**WHAT YOU NEED TO DO**
A – Please reproduce the capacitive sensor review between "1. The incorporation" and "hence sensor performance?", inclusive.
B – According to the capacitive sensor review, what effect does incorporating MWCNT have on the composite sponge?
C – Carry the capacitive sensor review forward from its final sentence.

**SELECTED EXCERPT**

==*==

In the manuscript, the authors report on the template-assisted method for the fabrication of the capacitive sensor. Making use of glucose or sucrose particles or even common salt with ordinary polymers and leaching them for the preparation of the sponge-like microstructure and sandwiching it in between conductive electrodes for capacitive pressure sensors is not a novel approach! The authors have to mention the novelty of this work explaining how it differs from previous literature. Overall, the manuscript mainly needs novelty along with revision addressing the following major concerns.

Comments:

1. The incorporation of MWCNT increases the elastic modulus of the composite sponge! Sensitivity is not only dependent on the dielectric permittivity but also governed by the modulus ─ the lower the modulus/compressibility, the higher will be the sensitivity (how easily the sponge can be compressed with external force/pressure). On the contrary, the authors have to compromise or trade off between dielectric permittivity and the elastic modulus. In addition, a detailed investigation of the percolation threshold of the MWCNT for dielectric permittivity is also important! A detailed investigation of Figure 4a (also consistent with Figure S1) would be more interesting to the readership.
2. How much is the sucrose particle’s size? How does the sucrose particle size and uniformity affect the porosity and hence sensor performance?
3. What are the purpose of using different electrode materials-ITO/PET and conductive fabric (Figure 1b) and Kapton tape with conductive fabrics (Figure 2a)? Did the authors fabricate two sets of sensors and reported one?    
4. The long-term durability of the sensor is also dependent on the externally applied force/pressure, meaning that the stronger the applied pressure, the lower will be the durability. The statement “Besides, the pressure….” in the Abstract does not support the title of the manuscript as it is intended to apply for pulse waveform monitoring, which may not match with “reliability for robust applications”! In addition, as the sensor is applied for as tactile sensing, Morse code generator, etc., which does not limit the TITLE of the work to be specific!

==*==

**DATASET**
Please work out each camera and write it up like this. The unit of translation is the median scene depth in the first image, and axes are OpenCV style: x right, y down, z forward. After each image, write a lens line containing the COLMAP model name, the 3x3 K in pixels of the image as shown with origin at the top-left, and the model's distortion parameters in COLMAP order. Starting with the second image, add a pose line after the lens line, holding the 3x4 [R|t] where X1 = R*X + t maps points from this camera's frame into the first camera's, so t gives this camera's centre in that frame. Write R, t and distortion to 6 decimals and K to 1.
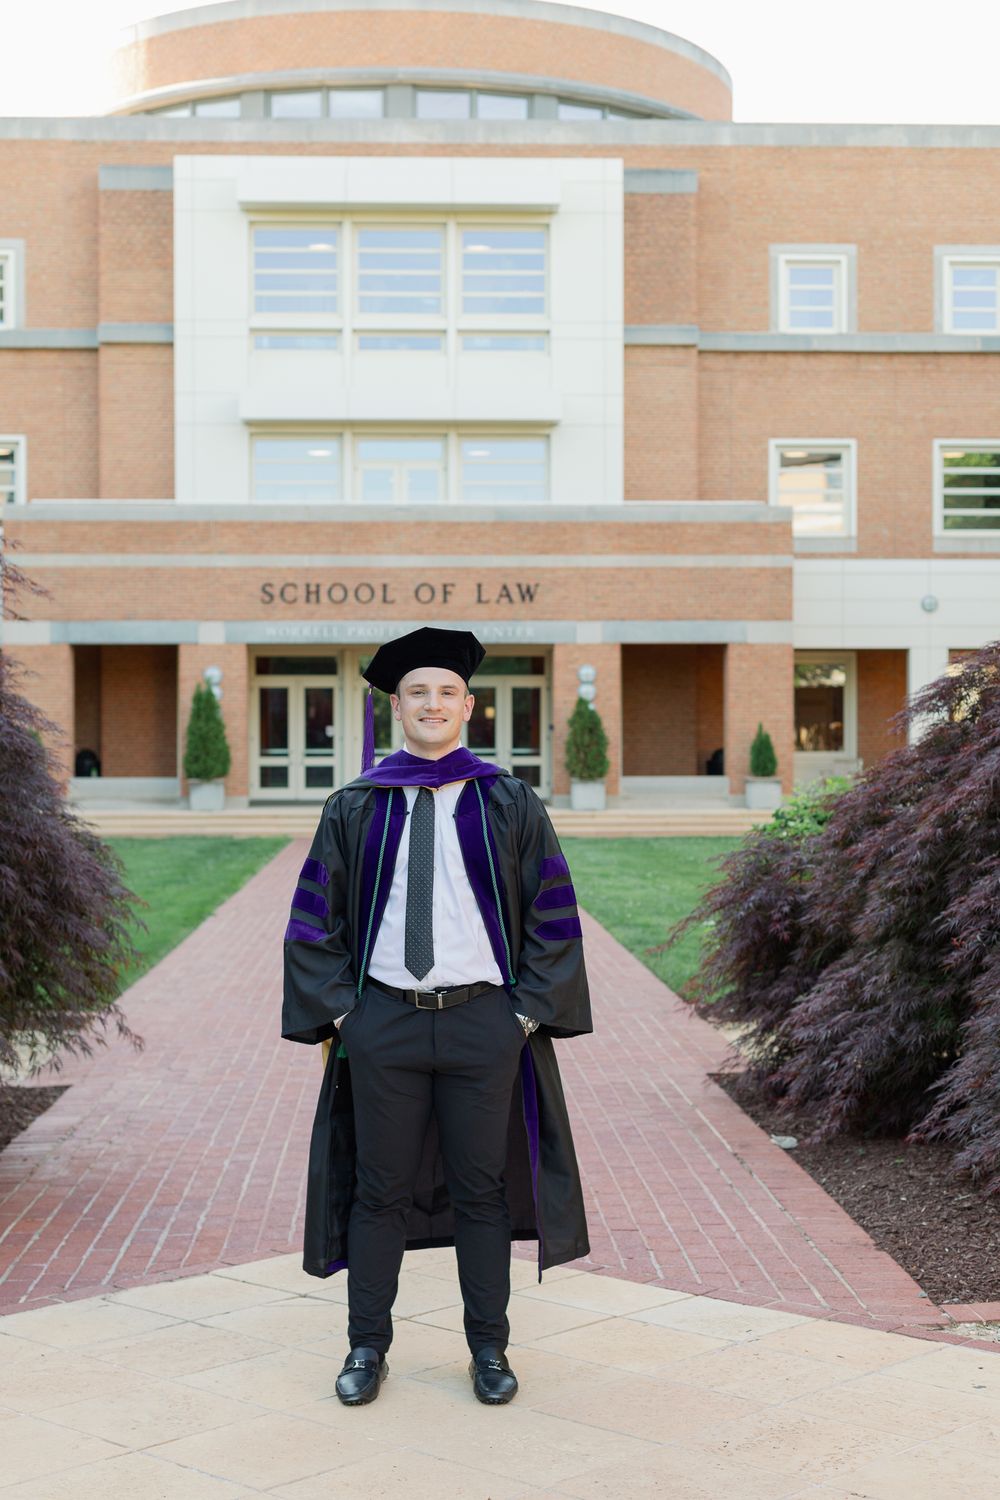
lens RADIAL K [[2267.4, 0, 500.0], [0, 2267.4, 750.0], [0, 0, 1]] dist [0.004972, -0.120284]
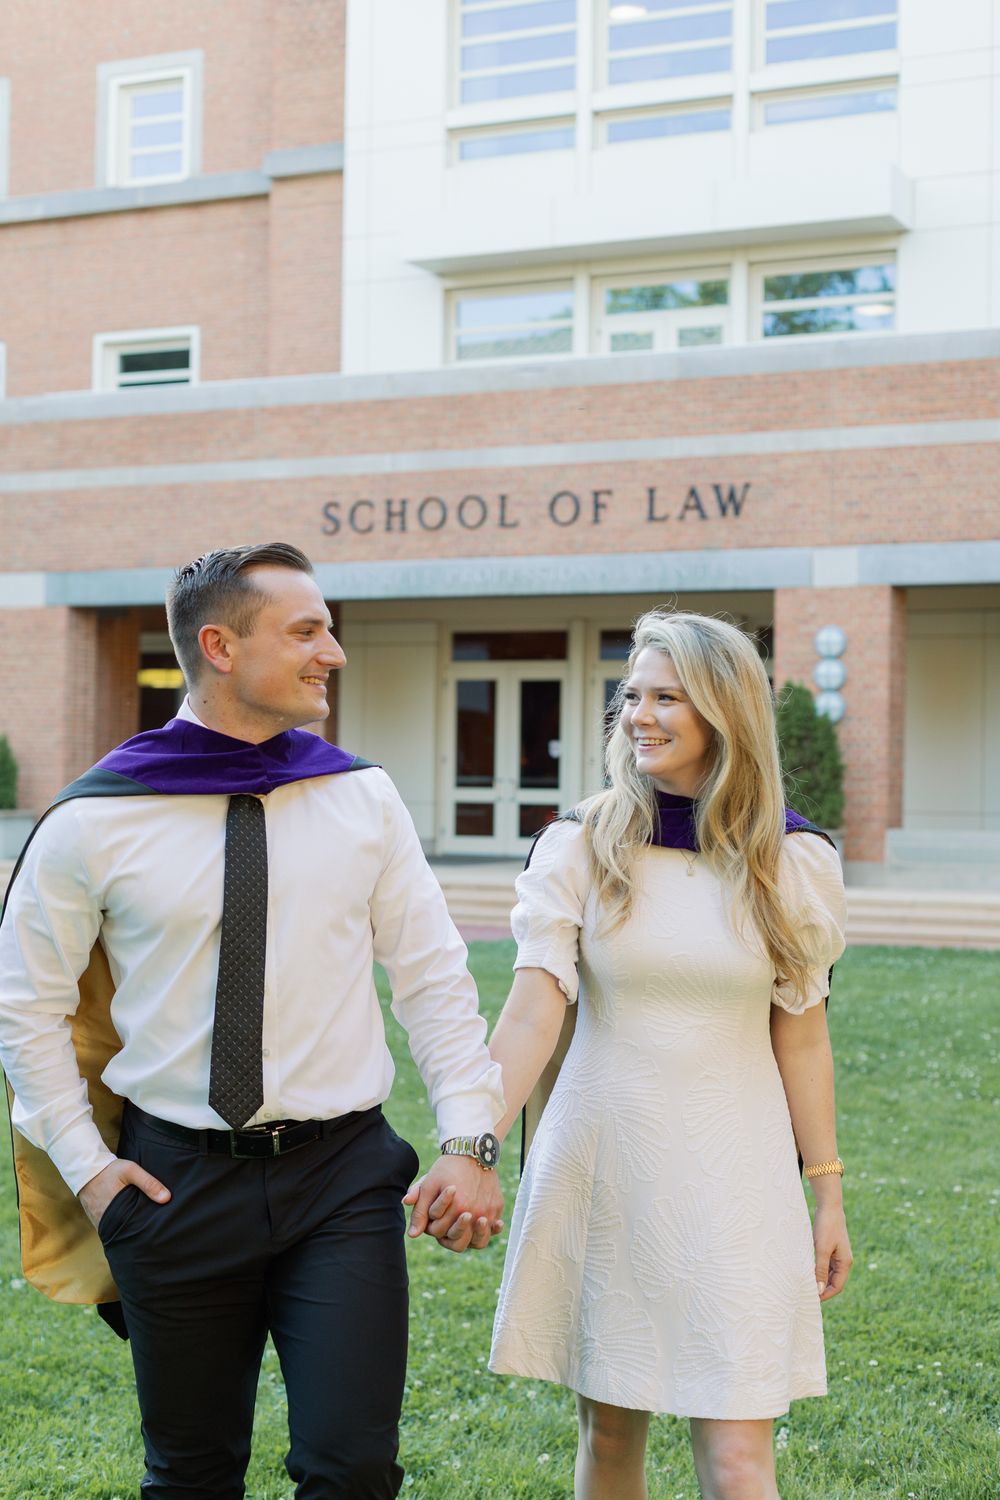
lens RADIAL K [[2258.0, 0, 474.0], [0, 2258.0, 750.1], [0, 0, 1]] dist [0.009109, -0.016335]
pose [[0.886092, 0.008733, -0.463427, 0.218178], [-0.018435, 0.999695, -0.016410, 0.003722], [0.463143, 0.023084, 0.885983, 0.470951]]
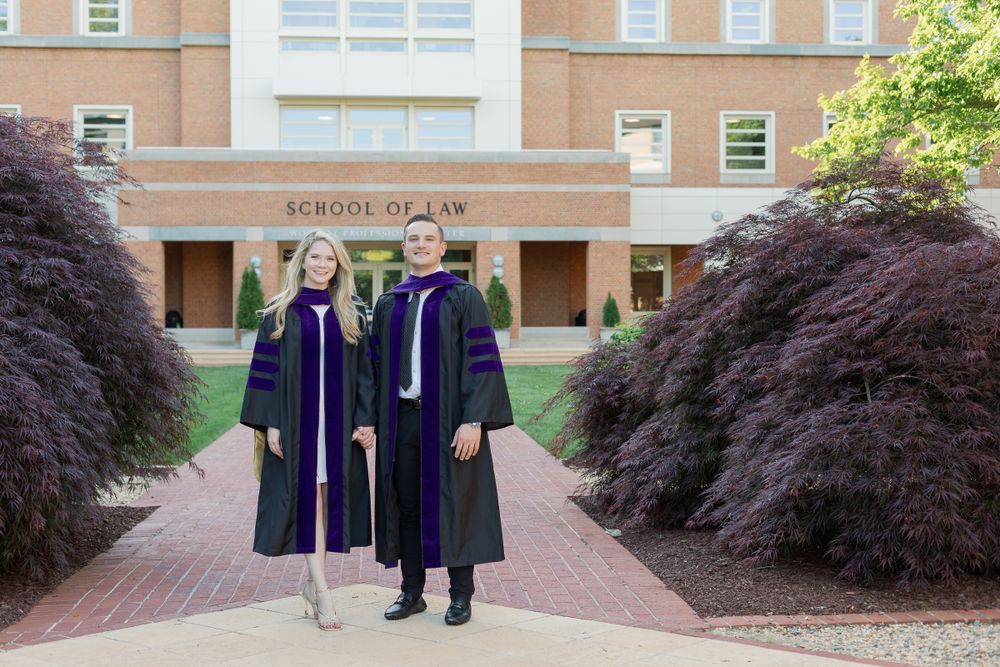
lens RADIAL K [[1466.9, 0, 499.2], [0, 1466.9, 314.1], [0, 0, 1]] dist [0.014920, -0.054462]
pose [[0.999285, -0.000858, 0.037810, 0.001127], [0.000864, 1.000000, -0.000148, 0.003276], [-0.037810, 0.000180, 0.999285, -0.003501]]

==*==

**LIST OF ANSWERS**
A –
1. The incorporation of MWCNT increases the elastic modulus of the composite sponge! Sensitivity is not only dependent on the dielectric permittivity but also governed by the modulus ─ the lower the modulus/compressibility, the higher will be the sensitivity (how easily the sponge can be compressed with external force/pressure). On the contrary, the authors have to compromise or trade off between dielectric permittivity and the elastic modulus. In addition, a detailed investigation of the percolation threshold of the MWCNT for dielectric permittivity is also important! A detailed investigation of Figure 4a (also consistent with Figure S1) would be more interesting to the readership.
2. How much is the sucrose particle’s size? How does the sucrose particle size and uniformity affect the porosity and hence sensor performance?

B – It increases the elastic modulus of the composite sponge.

C –
5. The statement “However, such delicate…” is not quite following the previous sentence because the preceding sentences are about the microstructures, not the microstructured materials!
6. What do the authors mean by “triangular loading profile” in the caption of Figure 5? The reviewer cannot distinguish the capacitive response to the low-and high-pressure frequency in Figures 5b and 5c, respectively! Secondly, the reviewer is wonder why the authors compared the response of their CPS with a commercial piezoresistive sensor and expressed the response into volts! Are the comparison and the data plots trying to superimpose the capacitance and voltage response appropriate?
7. Are each term in equations (1) and (2) defined? Please ensure equation (2) is correctly typed!
8. What is the mechanism behind the proximity sensing of the sensor? If so, is the real-time application of the sensor disturbed or interfered with by human skin or fingers? Please indicate the mechanism of how CPS is working as proximity sensing.
9. The pulse waveform recorded in Figure S3 doesn’t bear any information, even the hard-to-see shape of the pulse!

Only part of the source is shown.